Le vieillard eut une grimace des plus significatives.

—Ah! je le reconnais bien là! s'écria-t-il. Rien ne saurait l'émouvoir. Son fils unique est lâchement accusé d'un crime, arrêté, et en prison. On le prévient, on pense qu'il va accourir... Erreur! Que son fils se tire d'affaire s'il peut. Lui restera à surveiller ses potiches. Ah! si j'avais encore un fils!...

—Mon mari, monsieur, protesta la marquise, pense qu'il sera plus utile à Jacques en restant à Paris. Il peut y avoir des démarches à faire...

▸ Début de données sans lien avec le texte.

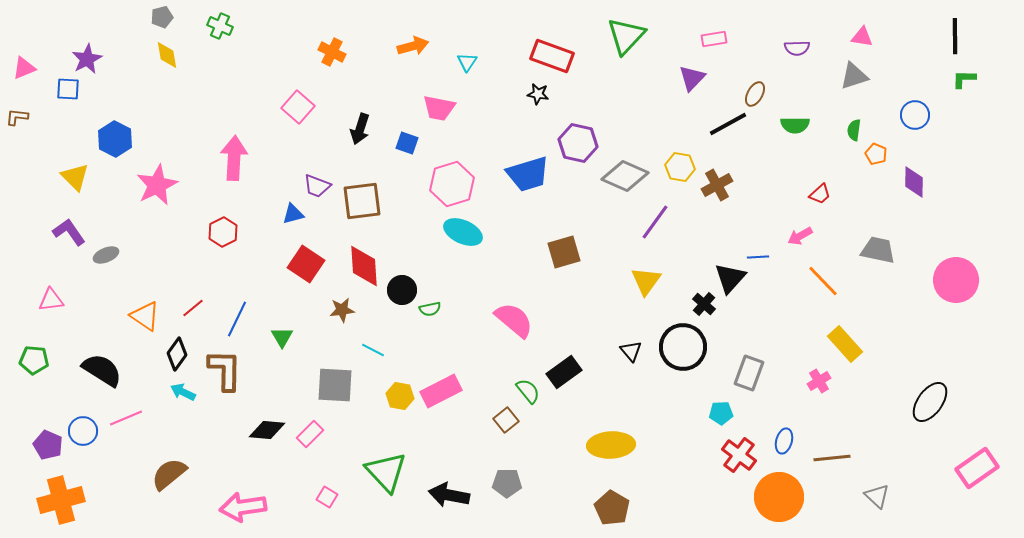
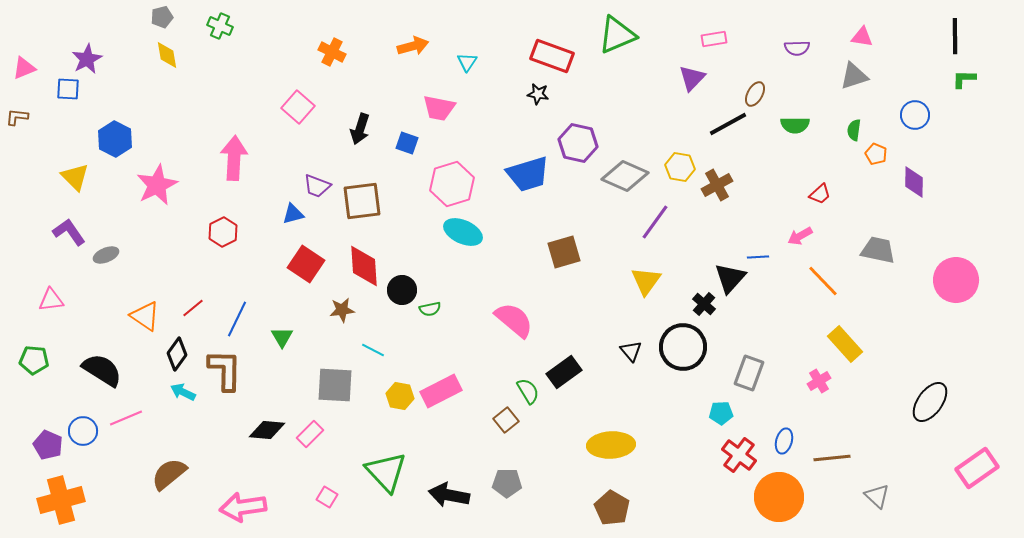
green triangle at (626, 36): moved 9 px left, 1 px up; rotated 24 degrees clockwise
green semicircle at (528, 391): rotated 8 degrees clockwise
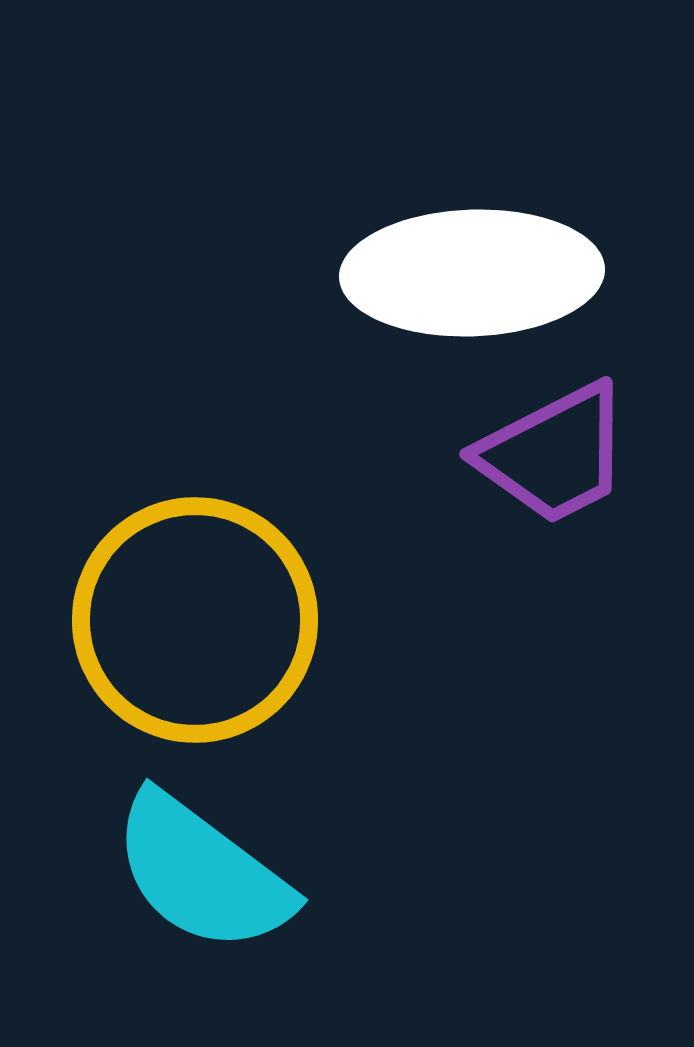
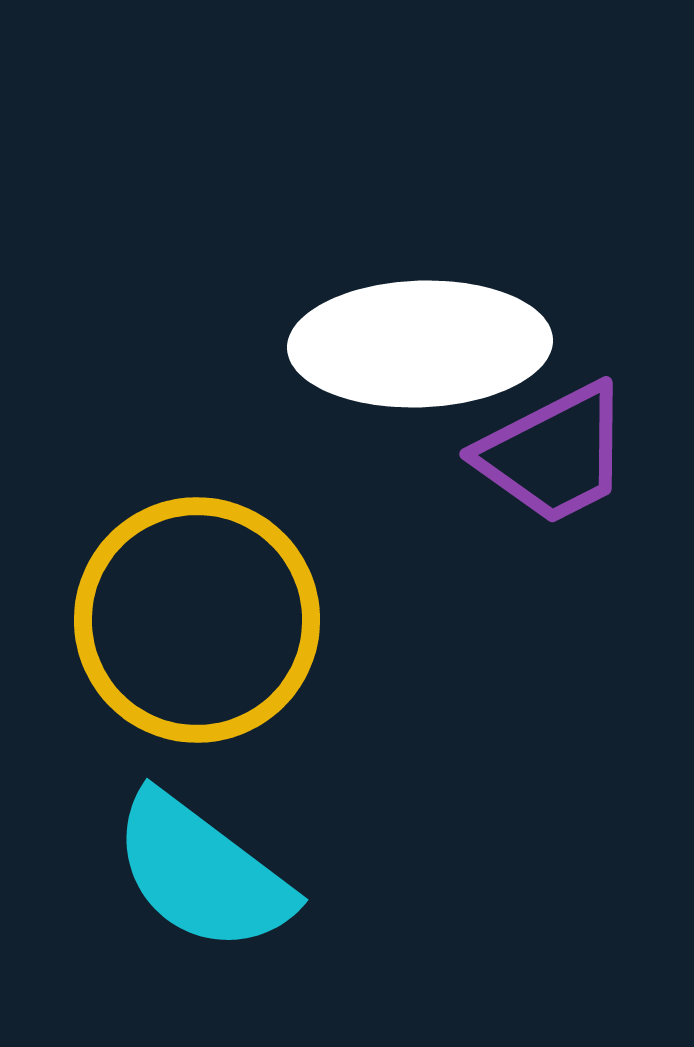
white ellipse: moved 52 px left, 71 px down
yellow circle: moved 2 px right
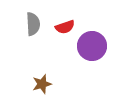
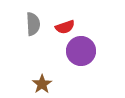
purple circle: moved 11 px left, 5 px down
brown star: rotated 18 degrees counterclockwise
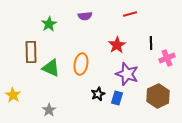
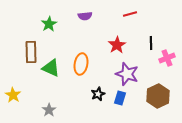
blue rectangle: moved 3 px right
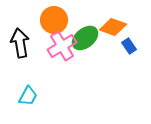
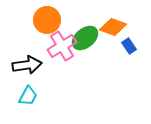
orange circle: moved 7 px left
black arrow: moved 7 px right, 22 px down; rotated 92 degrees clockwise
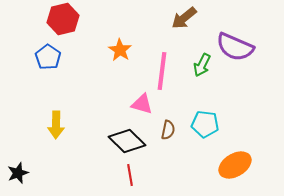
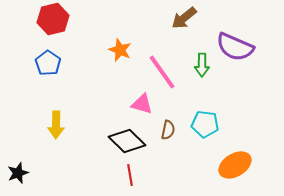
red hexagon: moved 10 px left
orange star: rotated 10 degrees counterclockwise
blue pentagon: moved 6 px down
green arrow: rotated 25 degrees counterclockwise
pink line: moved 1 px down; rotated 42 degrees counterclockwise
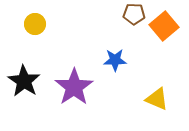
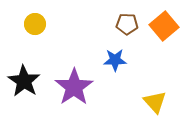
brown pentagon: moved 7 px left, 10 px down
yellow triangle: moved 2 px left, 3 px down; rotated 25 degrees clockwise
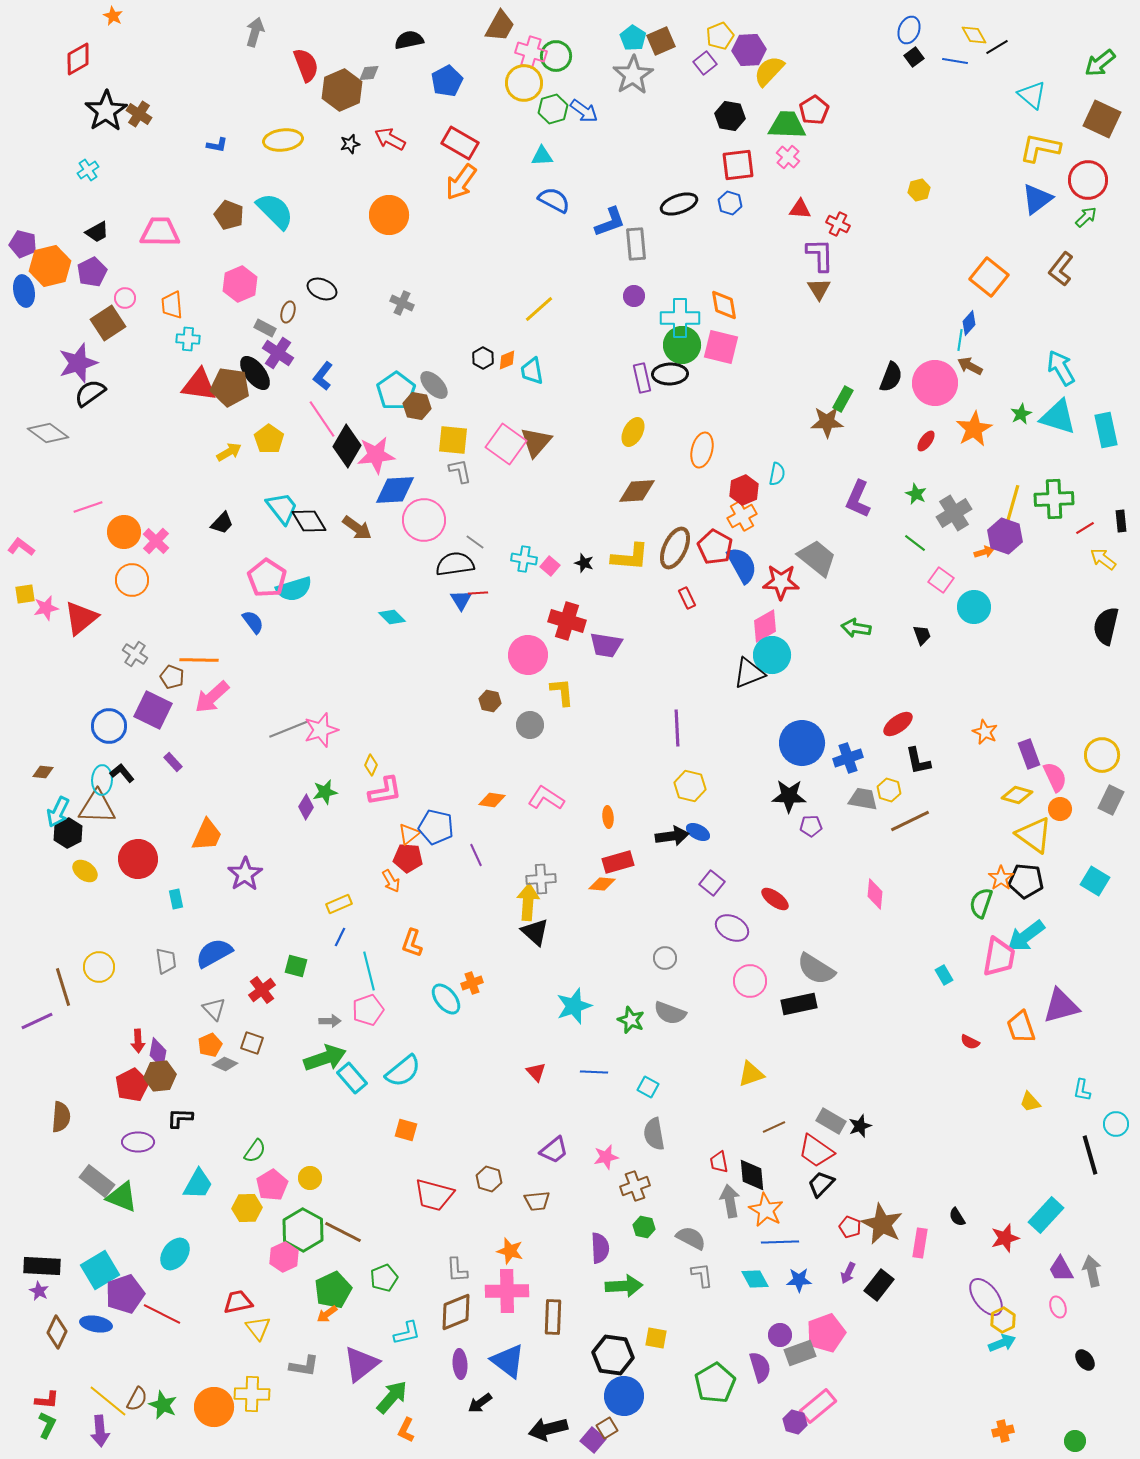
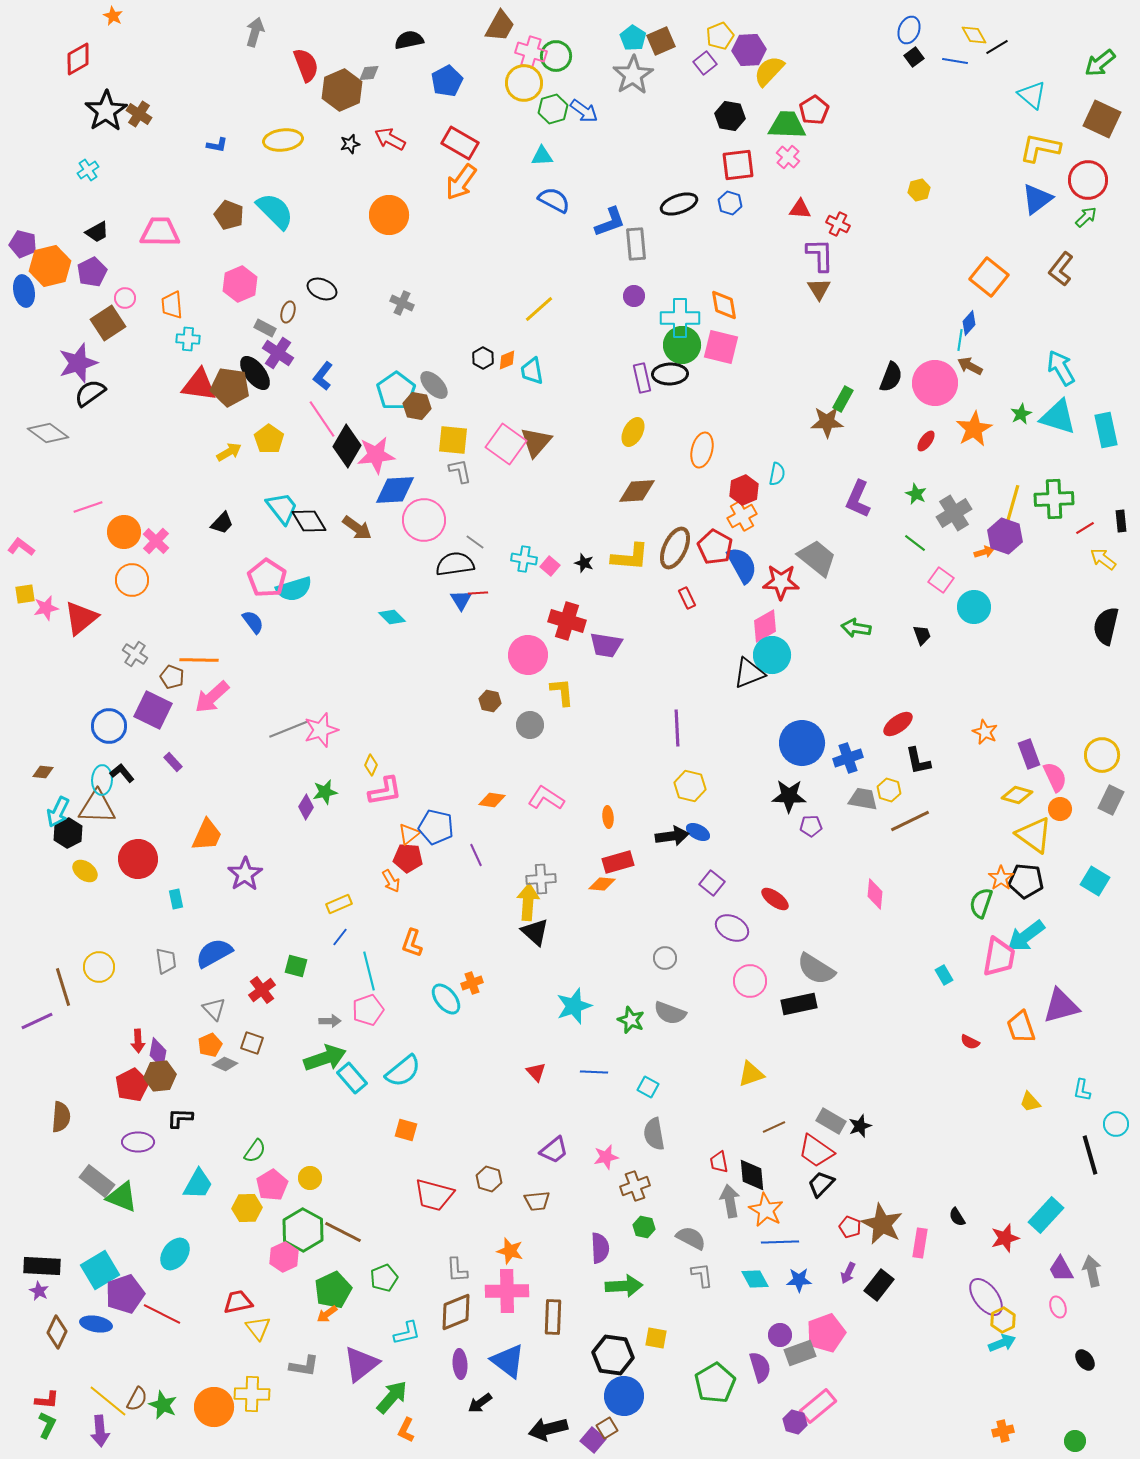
blue line at (340, 937): rotated 12 degrees clockwise
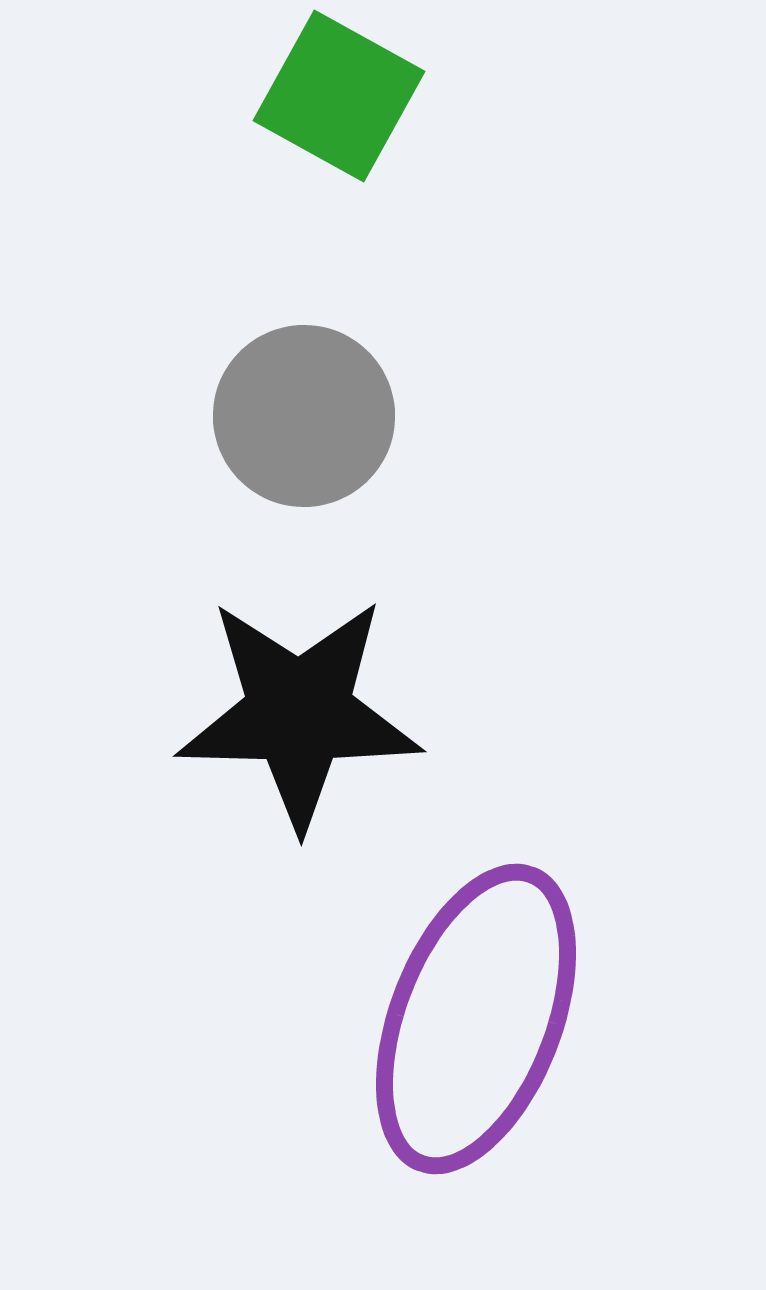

—Le chemin de fer n'est-il pas là...

—Enfin, prononça Mme de Boiscoran, il m'a confiée à monsieur... (Elle montrait le jeune avocat.) Monsieur Manuel Folgat, dont l'expérience, le talent et le dévouement nous sont acquis.

Ainsi présenté régulièrement, maître Folgat s'inclinait.

—Et j'ai bon espoir, dit-il, tant il avait été gagné par la confiance de Mlle Denise. Mais je suis de l'avis de mademoiselle de Chandoré. Il faut agir sans perdre une seconde. Or, avant d'arrêter une ligne de conduite, j'aurais besoin de connaître exactement les faits.

—Malheureusement, nous ne savons rien, répondit M. de Chandoré. Rien, sinon que Jacques est au secret.

—Eh bien! nous nous informerons. Vous connaissez sans doute les magistrats de Sauveterre?